▶ _MATERIAL FOR THIS TASK_:
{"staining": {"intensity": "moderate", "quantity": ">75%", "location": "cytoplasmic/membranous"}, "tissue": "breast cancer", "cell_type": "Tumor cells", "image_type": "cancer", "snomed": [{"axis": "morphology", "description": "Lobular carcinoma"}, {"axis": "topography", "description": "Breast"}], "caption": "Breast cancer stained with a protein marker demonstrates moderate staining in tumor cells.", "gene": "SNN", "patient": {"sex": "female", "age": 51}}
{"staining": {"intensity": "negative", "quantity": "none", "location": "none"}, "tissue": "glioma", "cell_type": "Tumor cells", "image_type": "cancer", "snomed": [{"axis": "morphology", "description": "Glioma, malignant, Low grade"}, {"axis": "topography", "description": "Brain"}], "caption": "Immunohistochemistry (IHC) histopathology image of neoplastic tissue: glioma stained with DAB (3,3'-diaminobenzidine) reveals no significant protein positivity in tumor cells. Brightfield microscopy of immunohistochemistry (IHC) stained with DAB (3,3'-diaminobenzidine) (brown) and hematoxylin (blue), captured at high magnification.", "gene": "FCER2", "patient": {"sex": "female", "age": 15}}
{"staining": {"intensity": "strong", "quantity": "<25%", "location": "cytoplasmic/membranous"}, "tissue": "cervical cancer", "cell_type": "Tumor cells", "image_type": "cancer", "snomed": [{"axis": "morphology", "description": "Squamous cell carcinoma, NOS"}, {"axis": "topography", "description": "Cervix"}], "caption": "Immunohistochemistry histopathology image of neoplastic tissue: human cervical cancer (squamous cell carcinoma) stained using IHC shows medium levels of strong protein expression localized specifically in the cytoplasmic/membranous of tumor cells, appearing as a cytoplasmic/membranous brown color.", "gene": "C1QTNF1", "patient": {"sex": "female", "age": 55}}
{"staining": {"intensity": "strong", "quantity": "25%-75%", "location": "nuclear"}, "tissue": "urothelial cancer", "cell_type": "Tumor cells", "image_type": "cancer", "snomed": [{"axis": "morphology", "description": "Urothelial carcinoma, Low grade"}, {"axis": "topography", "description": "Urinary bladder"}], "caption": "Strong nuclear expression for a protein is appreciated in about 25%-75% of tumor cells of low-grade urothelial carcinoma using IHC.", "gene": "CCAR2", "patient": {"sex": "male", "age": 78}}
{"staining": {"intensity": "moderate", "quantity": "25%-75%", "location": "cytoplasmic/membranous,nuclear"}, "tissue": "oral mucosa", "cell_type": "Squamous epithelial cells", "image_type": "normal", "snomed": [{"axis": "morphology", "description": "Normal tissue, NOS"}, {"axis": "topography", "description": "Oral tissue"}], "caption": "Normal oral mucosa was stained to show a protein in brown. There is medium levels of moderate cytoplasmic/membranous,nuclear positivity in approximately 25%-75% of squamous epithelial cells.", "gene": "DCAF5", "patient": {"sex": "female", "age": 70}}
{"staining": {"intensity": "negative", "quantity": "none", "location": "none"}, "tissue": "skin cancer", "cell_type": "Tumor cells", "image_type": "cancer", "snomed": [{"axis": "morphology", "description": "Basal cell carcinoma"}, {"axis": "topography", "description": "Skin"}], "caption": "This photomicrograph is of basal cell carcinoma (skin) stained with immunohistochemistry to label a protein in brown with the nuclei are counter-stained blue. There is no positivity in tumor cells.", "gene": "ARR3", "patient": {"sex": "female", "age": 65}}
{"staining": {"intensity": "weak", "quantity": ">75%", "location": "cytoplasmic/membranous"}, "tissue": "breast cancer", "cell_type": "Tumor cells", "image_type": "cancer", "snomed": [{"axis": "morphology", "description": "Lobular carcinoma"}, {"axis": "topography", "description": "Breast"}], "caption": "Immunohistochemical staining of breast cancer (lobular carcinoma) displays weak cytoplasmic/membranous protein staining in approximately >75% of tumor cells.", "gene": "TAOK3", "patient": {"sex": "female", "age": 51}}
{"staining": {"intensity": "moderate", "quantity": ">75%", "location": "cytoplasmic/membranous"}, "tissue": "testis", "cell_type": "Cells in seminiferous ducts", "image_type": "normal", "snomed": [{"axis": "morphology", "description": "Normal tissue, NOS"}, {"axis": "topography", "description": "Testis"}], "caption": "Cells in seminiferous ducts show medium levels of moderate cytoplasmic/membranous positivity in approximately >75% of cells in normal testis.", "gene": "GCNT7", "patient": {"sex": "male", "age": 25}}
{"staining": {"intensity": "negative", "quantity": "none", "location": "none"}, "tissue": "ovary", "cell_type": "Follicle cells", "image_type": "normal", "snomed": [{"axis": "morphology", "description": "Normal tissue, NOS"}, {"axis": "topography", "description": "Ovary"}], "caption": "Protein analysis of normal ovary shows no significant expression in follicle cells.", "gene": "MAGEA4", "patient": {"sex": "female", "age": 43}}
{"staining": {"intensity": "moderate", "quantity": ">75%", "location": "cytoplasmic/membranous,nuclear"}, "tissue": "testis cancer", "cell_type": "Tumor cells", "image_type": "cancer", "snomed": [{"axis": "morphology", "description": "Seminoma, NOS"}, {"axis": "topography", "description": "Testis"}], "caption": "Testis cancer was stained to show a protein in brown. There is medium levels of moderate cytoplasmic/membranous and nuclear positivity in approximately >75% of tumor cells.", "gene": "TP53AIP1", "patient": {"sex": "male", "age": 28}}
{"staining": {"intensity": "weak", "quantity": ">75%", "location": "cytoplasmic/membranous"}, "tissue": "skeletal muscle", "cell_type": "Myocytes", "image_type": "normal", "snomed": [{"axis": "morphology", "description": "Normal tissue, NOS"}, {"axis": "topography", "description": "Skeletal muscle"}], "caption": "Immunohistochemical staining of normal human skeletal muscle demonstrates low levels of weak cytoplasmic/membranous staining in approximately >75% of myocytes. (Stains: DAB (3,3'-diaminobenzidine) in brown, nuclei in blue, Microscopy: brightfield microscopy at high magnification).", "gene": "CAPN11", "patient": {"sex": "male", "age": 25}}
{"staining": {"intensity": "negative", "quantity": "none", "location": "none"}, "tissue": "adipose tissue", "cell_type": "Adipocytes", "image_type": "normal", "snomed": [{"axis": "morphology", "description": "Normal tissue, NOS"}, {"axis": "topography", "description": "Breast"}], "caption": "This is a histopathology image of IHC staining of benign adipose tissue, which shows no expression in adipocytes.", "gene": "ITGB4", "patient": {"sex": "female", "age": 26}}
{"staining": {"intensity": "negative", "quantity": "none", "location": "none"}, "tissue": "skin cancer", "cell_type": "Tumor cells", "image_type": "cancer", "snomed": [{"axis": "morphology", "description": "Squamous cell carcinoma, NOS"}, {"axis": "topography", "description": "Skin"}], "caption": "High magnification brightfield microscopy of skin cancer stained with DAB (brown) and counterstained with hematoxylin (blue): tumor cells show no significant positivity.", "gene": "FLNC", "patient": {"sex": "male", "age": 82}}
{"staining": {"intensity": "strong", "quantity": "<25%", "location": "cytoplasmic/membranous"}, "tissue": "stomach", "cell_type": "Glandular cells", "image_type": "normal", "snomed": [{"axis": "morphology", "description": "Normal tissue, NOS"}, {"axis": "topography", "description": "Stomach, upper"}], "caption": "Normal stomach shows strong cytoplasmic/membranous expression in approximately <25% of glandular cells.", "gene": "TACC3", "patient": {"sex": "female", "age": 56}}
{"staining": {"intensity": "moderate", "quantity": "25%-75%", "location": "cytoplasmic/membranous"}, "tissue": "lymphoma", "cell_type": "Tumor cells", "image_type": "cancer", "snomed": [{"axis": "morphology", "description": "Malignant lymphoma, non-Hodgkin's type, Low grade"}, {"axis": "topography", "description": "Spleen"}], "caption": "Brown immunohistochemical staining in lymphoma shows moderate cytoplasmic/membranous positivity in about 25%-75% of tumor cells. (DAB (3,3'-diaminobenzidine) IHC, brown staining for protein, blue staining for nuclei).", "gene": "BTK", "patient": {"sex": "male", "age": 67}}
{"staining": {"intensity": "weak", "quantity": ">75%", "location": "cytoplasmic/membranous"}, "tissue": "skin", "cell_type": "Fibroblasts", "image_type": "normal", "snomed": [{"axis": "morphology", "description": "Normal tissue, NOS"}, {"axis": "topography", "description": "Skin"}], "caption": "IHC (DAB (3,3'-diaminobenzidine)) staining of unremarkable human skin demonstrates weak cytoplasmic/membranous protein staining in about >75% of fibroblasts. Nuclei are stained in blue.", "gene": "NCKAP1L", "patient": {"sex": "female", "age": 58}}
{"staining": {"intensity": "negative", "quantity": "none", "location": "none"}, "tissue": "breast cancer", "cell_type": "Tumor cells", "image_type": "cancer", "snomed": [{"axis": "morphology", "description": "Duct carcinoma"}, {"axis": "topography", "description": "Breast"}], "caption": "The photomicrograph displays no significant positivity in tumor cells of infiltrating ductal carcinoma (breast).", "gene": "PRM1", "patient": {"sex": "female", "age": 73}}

▶ _AIM OF THE EXERCISE_: Go over the data and return every line that includes the word "hematoxylin".

▶ _WRITTEN ANSWER_:
{"staining": {"intensity": "negative", "quantity": "none", "location": "none"}, "tissue": "glioma", "cell_type": "Tumor cells", "image_type": "cancer", "snomed": [{"axis": "morphology", "description": "Glioma, malignant, Low grade"}, {"axis": "topography", "description": "Brain"}], "caption": "Immunohistochemistry (IHC) histopathology image of neoplastic tissue: glioma stained with DAB (3,3'-diaminobenzidine) reveals no significant protein positivity in tumor cells. Brightfield microscopy of immunohistochemistry (IHC) stained with DAB (3,3'-diaminobenzidine) (brown) and hematoxylin (blue), captured at high magnification.", "gene": "FCER2", "patient": {"sex": "female", "age": 15}}
{"staining": {"intensity": "negative", "quantity": "none", "location": "none"}, "tissue": "skin cancer", "cell_type": "Tumor cells", "image_type": "cancer", "snomed": [{"axis": "morphology", "description": "Squamous cell carcinoma, NOS"}, {"axis": "topography", "description": "Skin"}], "caption": "High magnification brightfield microscopy of skin cancer stained with DAB (brown) and counterstained with hematoxylin (blue): tumor cells show no significant positivity.", "gene": "FLNC", "patient": {"sex": "male", "age": 82}}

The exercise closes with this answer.